27 de septiembre de 2011

Y los recuerdos al aire me besan la cara

Hubo un día en que decidí hacer lo que, al menos una vez en la vida, toda persona ha de hacer. Decidí conquistar a una chica, y, como joven quinceañero, rebelde de pelo largo y cervecero ilegal, decidí también probar la metadona del "amor".

Empecé a quedar con ella tras la protocolaria borrachera en la que "nuestra llama" se encendió, y nos acurrucamos en un portal, aguardándonos de la torrencial lluvia que aquel día sangraba las calles.
Una nueva puerta se me abría, una posibilidad de aventura que, todo joven a esa edad desea experimentar.

Los convenios sociales me inducían a pensar que, si seguía quedando con la chica, tendría que, forzadamente, enamorarme de ella.

Y así hice. Comencé a enviarle te quieros que, en aquel momento creía eran verdaderos, pero volviendo la vista me doy cuenta de que no, que no es más que una mentira impresa en tinta, la más fácil de ejecutar.
También comencé a hacer planes típicos de enamorados, viajes hacia el fin del mundo, a playas desconocidas, tardes de frío en el parque...

Pero me di cuenta de que no. Comenzar forzando un sentimiento es empezar la casa por el tejado. Los viajes eran a ninguna parte, y las tardes parecían como si hubieran engordado de pronto, los granos del reloj de arena, haciendo que el tiempo pasara mucho más despacio, como si en el olimpo Cronos y Morfeo se batieran en duelo, y el segundo acabara venciendo.
Cuando acababa de estar con ella sentía que ya había cumplido como "novio", como si hubiera ayudado a una ancianita a cruzar un paso de cebra y completar así la acción solidaria del día. Incluso ella llegó a no mostrarme sus cartas, a jugar sucio y apostar por otro, y yo supe perder e intentar seguir jugando la partida.

Poco a poco fui quitando las vendas que cubrían mis ojos, porque las del corazón ya hacía tiempo que las había cortado. Llegó a un punto en que seguir estirando lo nuestro daría de sí la goma, y acabaria partiéndose y rebotando, como un látigo, contra nuestras inesperadas narices.

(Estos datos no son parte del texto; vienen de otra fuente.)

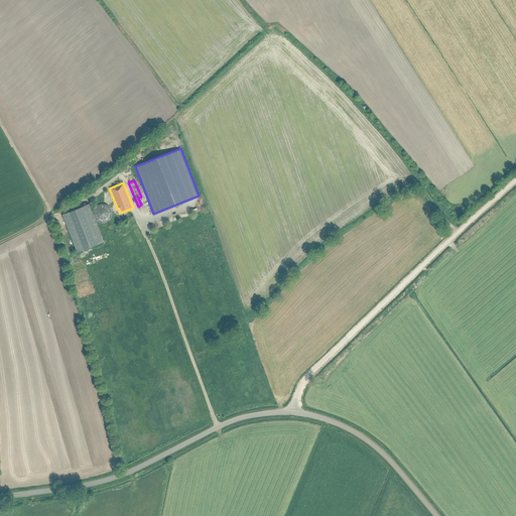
[(89,204),(61,215),(77,252),(104,242),(93,213),(89,204)]
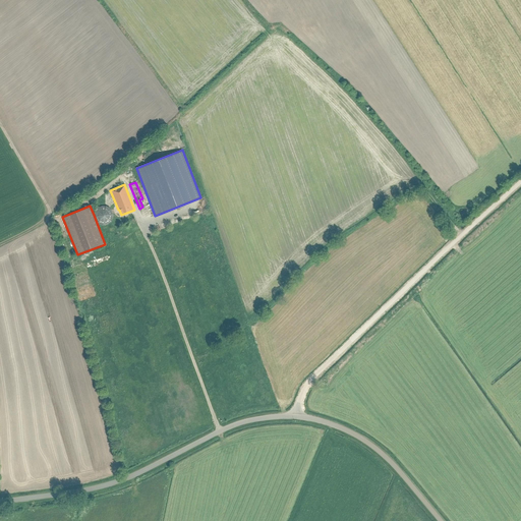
[(107,206),(104,206),(100,207),(97,210),(95,213),(95,217),(96,220),(99,223),(102,225),(106,225),(110,224),(112,221),(114,218),(114,214),(113,210),(111,208),(107,206)]
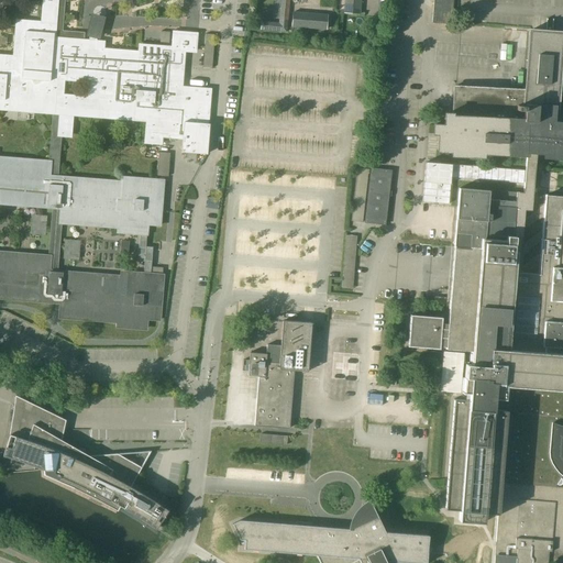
[(44,0),(42,23),(18,21),(14,57),(0,56),(0,109),(54,113),(50,163),(0,158),(0,297),(59,302),(58,317),(117,321),(117,327),(146,329),(147,320),(159,320),(163,276),(162,276),(163,268),(152,267),(153,249),(146,247),(147,227),(159,228),(163,183),(121,179),(121,184),(56,179),(59,136),(68,138),(69,122),(68,121),(68,113),(146,120),(145,142),(161,143),(161,135),(181,138),(180,152),(206,154),(208,124),(206,124),(209,90),(179,88),(183,51),(195,52),(196,35),(173,33),(172,48),(139,46),(138,54),(102,51),(103,43),(81,42),(83,34),(61,32),(63,0),(44,0)]
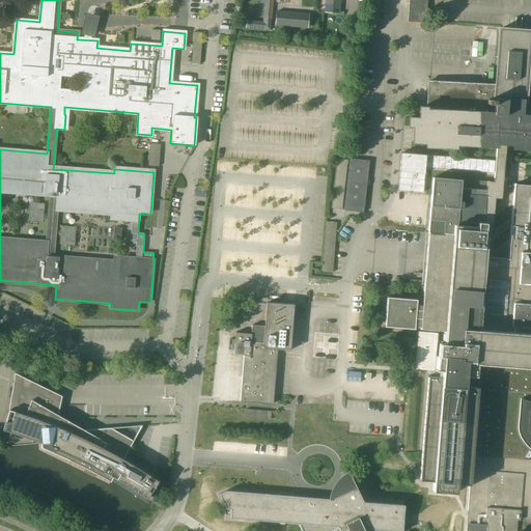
[(273,0),(264,0),(263,16),(272,17),(273,0)]
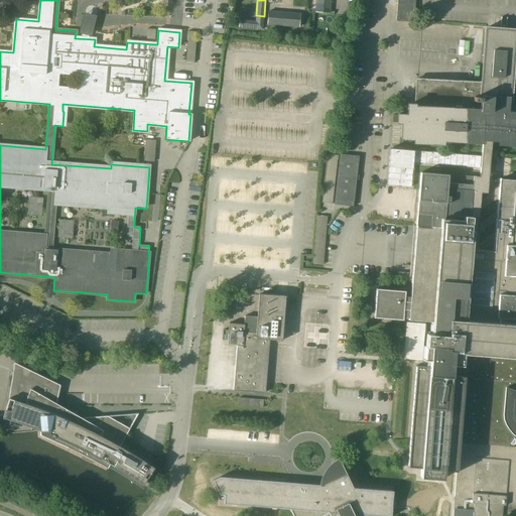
[(316,0),(315,12),(329,13),(330,0),(316,0)]
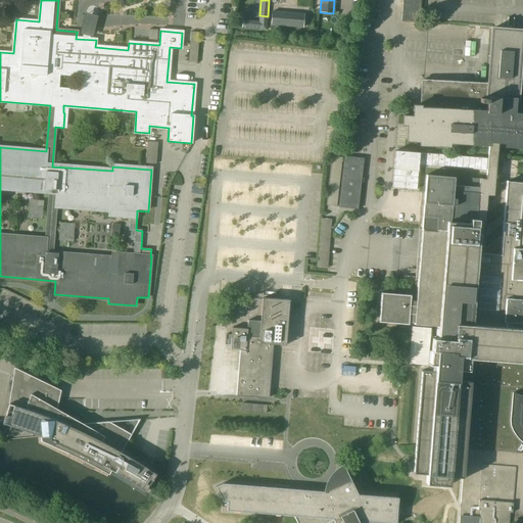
[(402,0),(401,22),(420,24),(421,0),(402,0)]
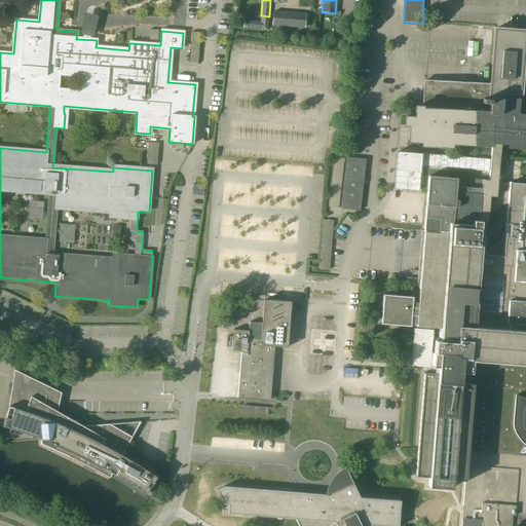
[(307,28),(307,11),(273,11),(273,27),(307,28)]
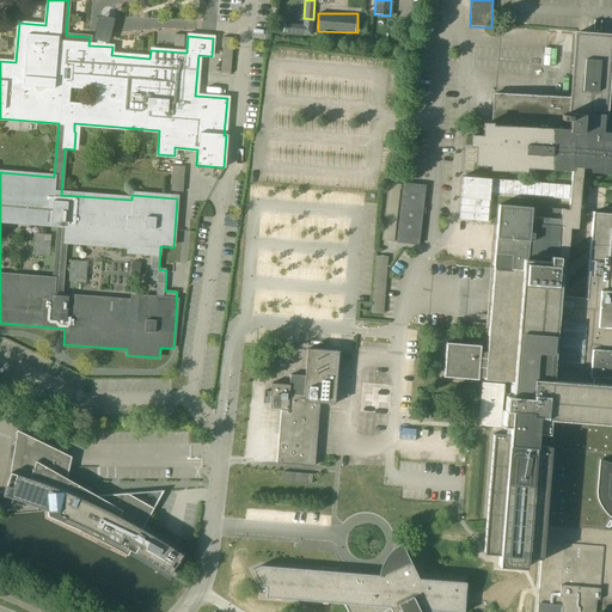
[(570,199),(570,200),(569,209),(562,209),(532,207),(499,204),(494,268),(488,352),(482,352),(479,352),(481,348),(481,346),(463,344),(446,343),(444,378),(478,380),(478,377),(484,378),(483,393),(482,404),(479,404),(479,414),(478,424),(489,426),(500,427),(500,424),(501,424),(501,426),(509,427),(508,434),(493,433),(484,554),(500,555),(499,565),(526,567),(527,556),(542,557),(538,605),(537,611),(594,611),(595,610),(604,611),(611,611),(611,609),(611,528),(604,527),(605,525),(606,527),(609,527),(611,527),(611,525),(611,520),(610,519),(611,516),(611,212),(610,213),(593,212),(589,255),(586,299),(564,297),(568,263),(570,230),(579,230),(579,220),(580,210),(581,210),(583,184),(585,165),(593,166),(593,170),(611,171),(611,133),(605,133),(611,53),(611,38),(611,35),(601,35),(603,20),(601,20),(601,24),(595,24),(595,20),(594,28),(594,35),(579,34),(576,32),(574,66),(571,98),(497,93),(495,124),(484,123),(483,135),(472,135),(471,145),(478,145),(477,163),(494,164),(493,167),(526,170),(526,165),(573,169),(571,185),(463,177),(459,219),(460,219),(489,221),(489,208),(490,194),(528,196),(567,200),(567,199),(570,199)]
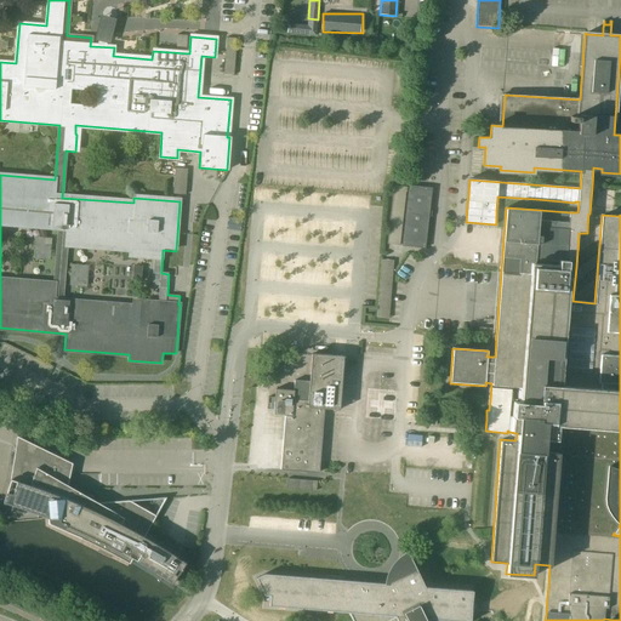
[(177,47),(189,49),(191,34),(178,34),(177,47)]
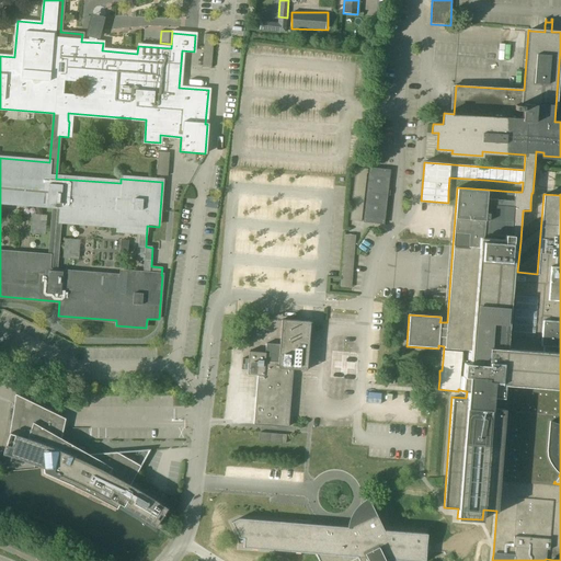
[(213,67),(214,34),(205,33),(204,66),(213,67)]
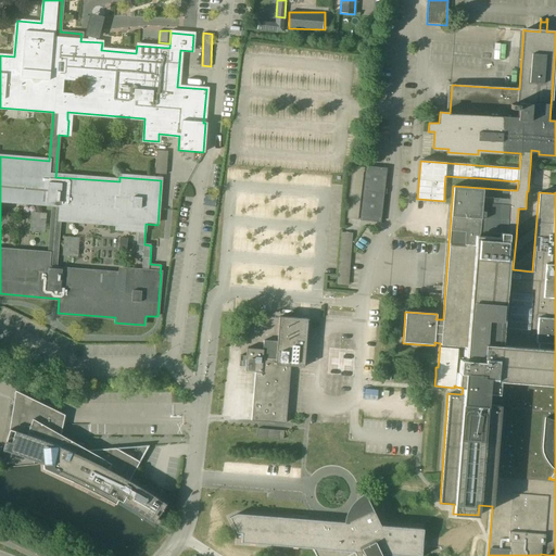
[(167,174),(168,150),(158,150),(156,173),(167,174)]
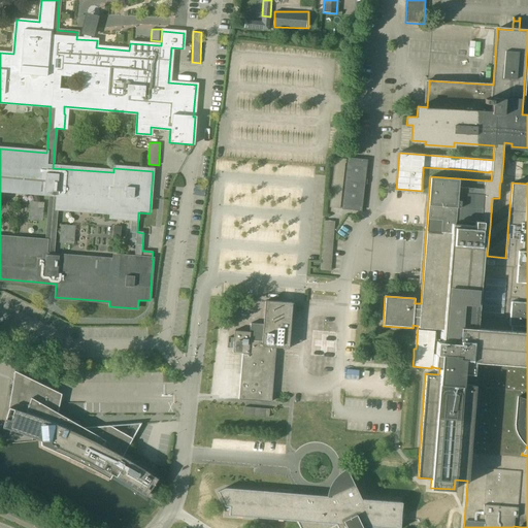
[(366,160),(348,158),(342,209),(361,211),(366,160)]
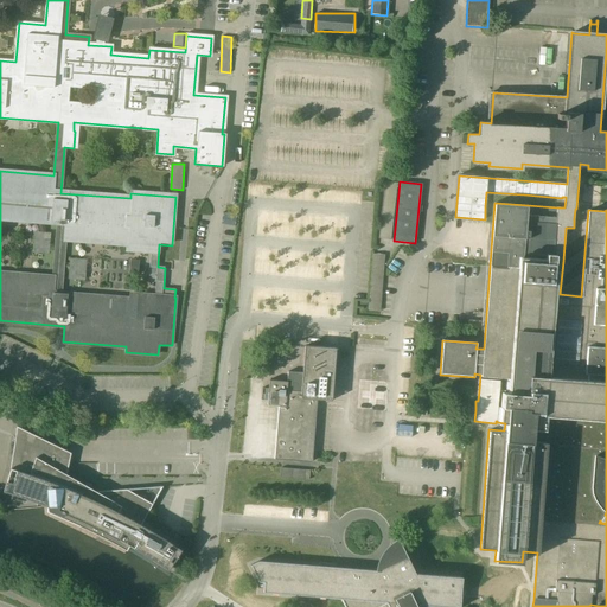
[(374,253),(371,304),(383,305),(385,253),(374,253)]
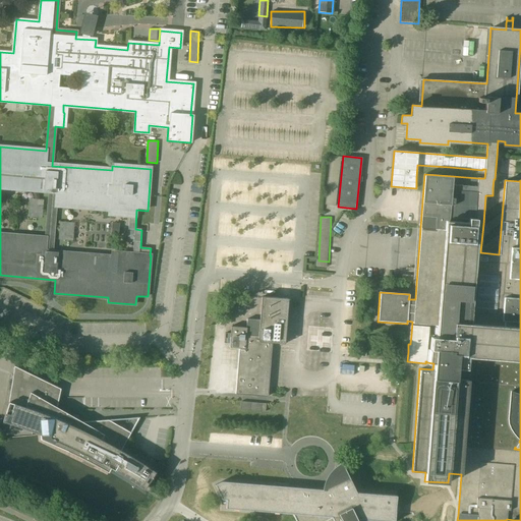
[(262,296),(259,329),(231,327),(229,348),(239,348),(236,394),(268,396),(272,343),(285,344),(289,298),(262,296)]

Así que decidí cortar el hilo antes de recibir un duro golpe, y francamente, desde aquel día me siento libre.
Hice lo que consideré correcto, y le duela a quien le duela, lo hice bien, sin hacer daño a nadie, sólo haciéndolo para no destruirme a mí mismo y acabar en un bucle infinito que sólo sabe Dios qué desenlace hubiera tenido, aunque no pintaba muy divertido.

Una relajada y fresca primavera cedió su trono al verano, que pasó como si Cronos hubiera vencido esta vez a Morfeo.
Ella creyó en la mitología del ave Fénix como una ventana hacia la esperanza de nuestra relación, podrida ya de antaño en el invierno. Creyó que resurgiría, como este fantástico pájaro, de las cenizas de nuestro entrecomillado amor, puesto que como antes he dicho, comenzamos la casa por el tejado.
Volvió a atormentarme con sus historias de niña, parecía haberse quedado en los 15 años tras unos cuantos de relación, sin entender que no quedaba ya nada, que la última bala se había acabado, que el vidrio de nuestra botella hacía tiempo que se había secado.
Pensé en el héroe que decapitó a la hidra y luego surgieron más y más cabezas.

Hasta que llegó al punto de que su locura, su egoísmo y sus ansias de volver llegaron a terceras personas; eso si que me enfadó bastante. Desde que lo dejé con ella he estado intercambiando besos con la chica de la lluvia, la de las trenzas de arena, y parece que lo presentía y por ello nos odia.

Yo aquí, sin tener aparentemente la culpa de nada, he llegado a hacer daño de verdad a alguien, y por mi culpa, terceros se han llevado pajas mentales que no deberían.

Todo por creer en la aventura del amor... Quién me mandaría a mi



Post Scriptum: Ahora que ya ha llovido, y que la lluvia parece irse a otros terrenos, escribo esto que, desde que empecé este blog, deseé escribir.
Deseé que acabara todo casi al momento de empezar. Este desahogo es la síntesis de un semestre complicado para mí, pero en el que me doy cuenta de los grandes amigos, y amigas que tengo.
Gracias a todos, pero creo que ahora viene un tiempo en que no creeré en el amor eterno.